SUPPLIED RECORDS:
==*==
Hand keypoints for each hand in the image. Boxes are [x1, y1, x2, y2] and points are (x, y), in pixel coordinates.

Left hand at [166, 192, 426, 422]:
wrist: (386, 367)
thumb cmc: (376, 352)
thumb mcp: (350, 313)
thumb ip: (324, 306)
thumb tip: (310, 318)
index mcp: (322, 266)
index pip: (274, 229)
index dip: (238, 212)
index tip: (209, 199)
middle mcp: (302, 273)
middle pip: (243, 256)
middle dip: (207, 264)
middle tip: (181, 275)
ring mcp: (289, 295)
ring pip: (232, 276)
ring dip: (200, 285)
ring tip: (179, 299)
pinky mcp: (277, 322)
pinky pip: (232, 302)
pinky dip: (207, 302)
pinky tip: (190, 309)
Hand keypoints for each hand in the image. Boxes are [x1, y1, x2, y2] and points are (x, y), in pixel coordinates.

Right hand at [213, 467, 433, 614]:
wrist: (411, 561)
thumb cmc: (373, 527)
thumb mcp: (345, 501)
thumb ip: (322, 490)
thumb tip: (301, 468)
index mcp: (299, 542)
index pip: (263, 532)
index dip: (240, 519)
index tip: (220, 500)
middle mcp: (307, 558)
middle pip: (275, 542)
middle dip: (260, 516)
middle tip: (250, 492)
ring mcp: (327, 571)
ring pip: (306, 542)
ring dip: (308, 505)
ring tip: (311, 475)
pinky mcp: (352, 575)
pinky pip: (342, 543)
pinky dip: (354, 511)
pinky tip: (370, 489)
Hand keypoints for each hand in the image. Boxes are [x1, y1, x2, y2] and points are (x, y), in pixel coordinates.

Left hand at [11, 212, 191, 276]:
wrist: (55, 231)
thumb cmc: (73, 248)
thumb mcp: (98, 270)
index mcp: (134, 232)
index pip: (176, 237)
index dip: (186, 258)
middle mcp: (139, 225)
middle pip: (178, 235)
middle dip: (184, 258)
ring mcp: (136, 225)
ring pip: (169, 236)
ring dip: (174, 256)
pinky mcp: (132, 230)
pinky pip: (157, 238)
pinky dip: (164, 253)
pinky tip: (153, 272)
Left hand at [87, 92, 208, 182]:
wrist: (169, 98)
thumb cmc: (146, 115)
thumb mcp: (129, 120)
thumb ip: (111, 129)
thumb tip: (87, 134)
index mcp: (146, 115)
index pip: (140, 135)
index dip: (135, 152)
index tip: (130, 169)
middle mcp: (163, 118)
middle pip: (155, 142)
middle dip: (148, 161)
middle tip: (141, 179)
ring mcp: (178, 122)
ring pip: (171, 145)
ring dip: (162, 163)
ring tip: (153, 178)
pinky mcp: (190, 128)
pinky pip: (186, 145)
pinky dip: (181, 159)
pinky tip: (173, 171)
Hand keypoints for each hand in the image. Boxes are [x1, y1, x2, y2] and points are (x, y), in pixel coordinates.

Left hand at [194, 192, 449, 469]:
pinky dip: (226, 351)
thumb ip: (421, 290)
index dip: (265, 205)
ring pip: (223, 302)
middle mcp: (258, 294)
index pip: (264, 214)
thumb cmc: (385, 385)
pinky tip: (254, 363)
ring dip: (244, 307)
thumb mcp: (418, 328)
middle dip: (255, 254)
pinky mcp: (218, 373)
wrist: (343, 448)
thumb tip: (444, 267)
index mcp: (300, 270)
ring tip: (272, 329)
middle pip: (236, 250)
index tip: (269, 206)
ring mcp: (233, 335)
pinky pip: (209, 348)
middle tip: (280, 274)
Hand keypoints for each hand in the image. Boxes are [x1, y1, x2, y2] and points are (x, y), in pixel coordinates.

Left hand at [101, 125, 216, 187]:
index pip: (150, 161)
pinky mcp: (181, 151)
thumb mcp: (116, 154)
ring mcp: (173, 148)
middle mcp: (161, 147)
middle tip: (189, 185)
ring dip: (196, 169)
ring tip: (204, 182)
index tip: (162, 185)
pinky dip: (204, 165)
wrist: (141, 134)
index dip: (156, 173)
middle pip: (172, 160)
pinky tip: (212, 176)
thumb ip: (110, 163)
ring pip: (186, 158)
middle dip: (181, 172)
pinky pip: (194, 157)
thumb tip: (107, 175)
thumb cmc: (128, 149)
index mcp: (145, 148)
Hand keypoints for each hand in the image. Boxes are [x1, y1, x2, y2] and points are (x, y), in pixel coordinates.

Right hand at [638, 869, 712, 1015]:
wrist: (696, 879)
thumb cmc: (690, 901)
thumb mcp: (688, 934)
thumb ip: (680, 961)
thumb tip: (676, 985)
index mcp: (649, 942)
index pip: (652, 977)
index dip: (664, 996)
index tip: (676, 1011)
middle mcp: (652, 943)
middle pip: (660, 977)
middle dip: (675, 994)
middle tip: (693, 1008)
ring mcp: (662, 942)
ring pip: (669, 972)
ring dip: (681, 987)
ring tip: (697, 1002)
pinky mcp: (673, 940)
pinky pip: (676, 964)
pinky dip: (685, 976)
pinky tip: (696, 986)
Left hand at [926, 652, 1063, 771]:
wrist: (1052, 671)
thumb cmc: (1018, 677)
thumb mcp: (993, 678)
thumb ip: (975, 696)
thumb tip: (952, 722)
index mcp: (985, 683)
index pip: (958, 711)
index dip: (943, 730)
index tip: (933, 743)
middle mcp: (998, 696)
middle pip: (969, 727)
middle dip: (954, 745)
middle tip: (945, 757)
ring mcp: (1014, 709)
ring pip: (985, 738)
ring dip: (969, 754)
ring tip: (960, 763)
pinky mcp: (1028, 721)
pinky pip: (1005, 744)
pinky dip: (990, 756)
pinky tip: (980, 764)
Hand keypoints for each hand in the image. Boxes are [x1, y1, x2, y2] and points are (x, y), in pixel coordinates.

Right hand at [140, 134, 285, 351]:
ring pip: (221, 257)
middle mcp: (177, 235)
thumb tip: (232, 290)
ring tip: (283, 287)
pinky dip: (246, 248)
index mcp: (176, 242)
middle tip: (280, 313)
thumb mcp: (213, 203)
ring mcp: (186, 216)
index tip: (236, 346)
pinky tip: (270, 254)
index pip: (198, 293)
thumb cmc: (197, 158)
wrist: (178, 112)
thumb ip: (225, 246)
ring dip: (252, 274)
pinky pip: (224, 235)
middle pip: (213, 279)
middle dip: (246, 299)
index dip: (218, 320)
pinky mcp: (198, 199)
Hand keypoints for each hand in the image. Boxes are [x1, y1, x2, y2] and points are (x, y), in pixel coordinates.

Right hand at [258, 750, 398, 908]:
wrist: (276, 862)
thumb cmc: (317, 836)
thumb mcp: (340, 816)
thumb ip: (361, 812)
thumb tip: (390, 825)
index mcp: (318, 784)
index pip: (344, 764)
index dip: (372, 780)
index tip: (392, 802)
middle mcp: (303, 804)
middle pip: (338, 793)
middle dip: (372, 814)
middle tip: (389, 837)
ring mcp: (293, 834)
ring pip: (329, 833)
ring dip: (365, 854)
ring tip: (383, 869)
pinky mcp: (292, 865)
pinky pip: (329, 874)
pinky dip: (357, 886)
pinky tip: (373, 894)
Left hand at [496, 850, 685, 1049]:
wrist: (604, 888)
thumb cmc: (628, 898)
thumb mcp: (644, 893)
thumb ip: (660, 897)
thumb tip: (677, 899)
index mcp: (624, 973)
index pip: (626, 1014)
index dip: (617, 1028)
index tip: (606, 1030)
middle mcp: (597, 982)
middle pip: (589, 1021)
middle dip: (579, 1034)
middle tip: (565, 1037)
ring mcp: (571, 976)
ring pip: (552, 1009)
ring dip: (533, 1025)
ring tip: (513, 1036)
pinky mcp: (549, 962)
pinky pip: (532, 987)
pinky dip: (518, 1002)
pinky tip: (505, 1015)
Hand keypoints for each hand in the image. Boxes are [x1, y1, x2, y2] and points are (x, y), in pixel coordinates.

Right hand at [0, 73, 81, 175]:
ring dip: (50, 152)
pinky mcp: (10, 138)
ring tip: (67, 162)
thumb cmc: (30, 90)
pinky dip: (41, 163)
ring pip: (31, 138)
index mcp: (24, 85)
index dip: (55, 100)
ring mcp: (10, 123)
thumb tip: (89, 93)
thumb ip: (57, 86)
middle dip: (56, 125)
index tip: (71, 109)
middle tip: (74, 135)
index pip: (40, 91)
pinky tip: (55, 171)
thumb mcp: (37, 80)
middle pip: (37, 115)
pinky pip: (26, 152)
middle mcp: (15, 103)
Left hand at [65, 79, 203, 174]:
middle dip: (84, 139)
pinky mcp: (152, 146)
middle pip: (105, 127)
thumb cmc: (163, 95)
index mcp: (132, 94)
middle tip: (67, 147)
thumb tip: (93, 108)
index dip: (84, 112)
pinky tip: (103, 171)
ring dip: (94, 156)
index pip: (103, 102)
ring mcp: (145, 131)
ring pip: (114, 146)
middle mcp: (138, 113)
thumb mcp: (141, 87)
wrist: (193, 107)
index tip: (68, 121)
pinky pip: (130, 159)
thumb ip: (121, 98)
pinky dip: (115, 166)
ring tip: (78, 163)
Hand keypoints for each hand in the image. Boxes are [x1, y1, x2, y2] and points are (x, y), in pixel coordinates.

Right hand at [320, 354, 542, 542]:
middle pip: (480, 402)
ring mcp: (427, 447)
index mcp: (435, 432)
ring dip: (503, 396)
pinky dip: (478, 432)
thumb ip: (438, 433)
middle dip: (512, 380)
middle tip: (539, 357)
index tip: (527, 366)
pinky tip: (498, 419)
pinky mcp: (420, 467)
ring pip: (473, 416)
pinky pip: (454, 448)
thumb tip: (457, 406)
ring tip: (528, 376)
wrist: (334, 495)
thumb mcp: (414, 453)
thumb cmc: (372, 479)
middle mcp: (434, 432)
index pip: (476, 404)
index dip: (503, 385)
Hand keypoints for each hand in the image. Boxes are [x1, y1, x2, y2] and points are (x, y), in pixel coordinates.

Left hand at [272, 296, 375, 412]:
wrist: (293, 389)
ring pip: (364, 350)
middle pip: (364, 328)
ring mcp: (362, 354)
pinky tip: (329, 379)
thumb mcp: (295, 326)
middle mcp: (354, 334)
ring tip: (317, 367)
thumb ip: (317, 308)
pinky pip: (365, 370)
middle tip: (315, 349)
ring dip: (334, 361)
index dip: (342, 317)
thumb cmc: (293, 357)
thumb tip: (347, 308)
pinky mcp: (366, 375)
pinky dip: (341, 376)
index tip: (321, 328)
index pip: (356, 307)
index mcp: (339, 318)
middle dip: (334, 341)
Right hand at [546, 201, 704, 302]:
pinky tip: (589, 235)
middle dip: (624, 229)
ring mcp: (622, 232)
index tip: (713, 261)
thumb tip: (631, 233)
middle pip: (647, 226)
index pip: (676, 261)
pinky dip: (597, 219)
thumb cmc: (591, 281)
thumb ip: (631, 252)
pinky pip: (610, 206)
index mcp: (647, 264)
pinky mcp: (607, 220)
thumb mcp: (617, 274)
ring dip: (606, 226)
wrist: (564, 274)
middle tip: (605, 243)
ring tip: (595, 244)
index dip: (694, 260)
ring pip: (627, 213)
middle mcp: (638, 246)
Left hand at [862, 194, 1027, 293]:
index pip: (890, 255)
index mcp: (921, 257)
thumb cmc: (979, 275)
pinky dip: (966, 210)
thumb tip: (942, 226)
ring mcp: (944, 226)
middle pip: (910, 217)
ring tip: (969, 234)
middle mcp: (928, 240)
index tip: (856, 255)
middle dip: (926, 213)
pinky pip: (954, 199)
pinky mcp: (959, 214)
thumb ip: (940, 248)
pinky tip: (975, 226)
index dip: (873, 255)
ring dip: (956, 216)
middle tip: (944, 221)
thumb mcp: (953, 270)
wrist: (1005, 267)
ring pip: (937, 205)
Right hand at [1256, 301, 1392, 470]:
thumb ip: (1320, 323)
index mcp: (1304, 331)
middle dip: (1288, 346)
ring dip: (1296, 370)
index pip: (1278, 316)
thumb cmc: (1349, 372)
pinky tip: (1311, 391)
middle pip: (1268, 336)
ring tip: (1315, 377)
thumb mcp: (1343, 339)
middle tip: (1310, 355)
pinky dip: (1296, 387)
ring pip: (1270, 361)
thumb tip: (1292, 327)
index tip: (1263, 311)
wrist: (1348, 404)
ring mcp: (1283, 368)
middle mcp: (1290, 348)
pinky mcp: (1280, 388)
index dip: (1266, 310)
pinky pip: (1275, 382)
==*==
EXERCISE BRIEF:
Repeat word for word the lines above that run from the line containing "middle tip: (74, 135)" through the line containing "ring tip: (78, 163)", both ends included, and nothing else.

ANSWER TO THE EXERCISE:
middle tip: (74, 135)
index pip: (40, 91)
pinky tip: (55, 171)
thumb mcp: (37, 80)
middle pip: (37, 115)
pinky pip: (26, 152)
middle mcp: (15, 103)
Left hand at [65, 79, 203, 174]:
middle dip: (84, 139)
pinky mcp: (152, 146)
middle pip: (105, 127)
thumb cmc: (163, 95)
index mcp: (132, 94)
middle tip: (67, 147)
thumb tip: (93, 108)
index dip: (84, 112)
pinky tip: (103, 171)
ring dip: (94, 156)
index pip: (103, 102)
ring mcp: (145, 131)
ring pip: (114, 146)
middle mcp: (138, 113)
thumb mcp: (141, 87)
wrist: (193, 107)
index tip: (68, 121)
pinky pip: (130, 159)
thumb ip: (121, 98)
pinky dip: (115, 166)
ring tip: (78, 163)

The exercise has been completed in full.